#### [Directive]
Word for word, restate the records from their first line through the line with "Entrepreneurial intentions, Canada: 17.29", both ends included; omit each picture.

::::::::::

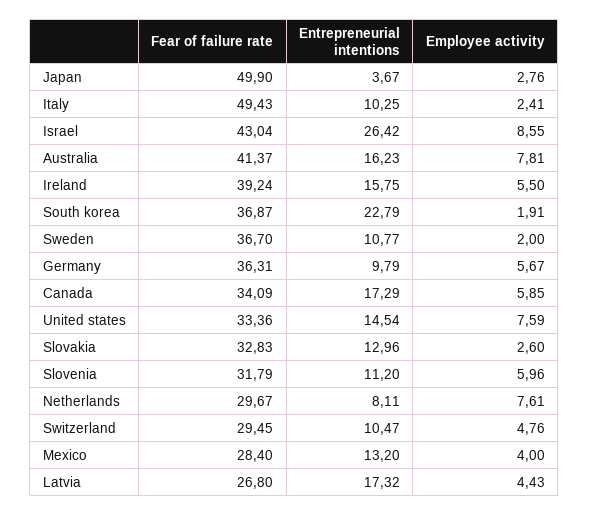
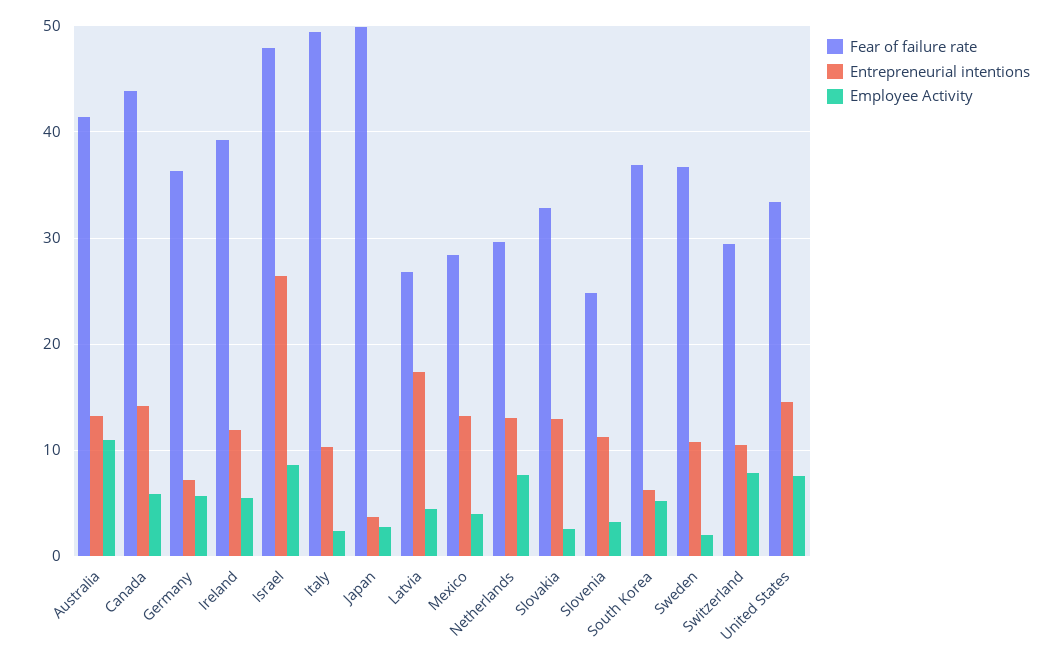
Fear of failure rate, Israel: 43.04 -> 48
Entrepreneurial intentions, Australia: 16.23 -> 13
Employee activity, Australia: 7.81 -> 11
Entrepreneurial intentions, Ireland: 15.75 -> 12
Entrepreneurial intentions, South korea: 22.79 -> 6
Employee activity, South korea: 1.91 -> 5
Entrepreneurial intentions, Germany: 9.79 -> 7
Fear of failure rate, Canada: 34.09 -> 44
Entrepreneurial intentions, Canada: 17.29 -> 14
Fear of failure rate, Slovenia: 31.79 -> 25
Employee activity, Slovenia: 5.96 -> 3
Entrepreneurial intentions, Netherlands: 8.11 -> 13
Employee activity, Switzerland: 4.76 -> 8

::::::::::

#### [Problem solution]
Fear of failure rate, Israel: 43.04 -> 48
Entrepreneurial intentions, Australia: 16.23 -> 13
Employee activity, Australia: 7.81 -> 11
Entrepreneurial intentions, Ireland: 15.75 -> 12
Entrepreneurial intentions, South korea: 22.79 -> 6
Employee activity, South korea: 1.91 -> 5
Entrepreneurial intentions, Germany: 9.79 -> 7
Fear of failure rate, Canada: 34.09 -> 44
Entrepreneurial intentions, Canada: 17.29 -> 14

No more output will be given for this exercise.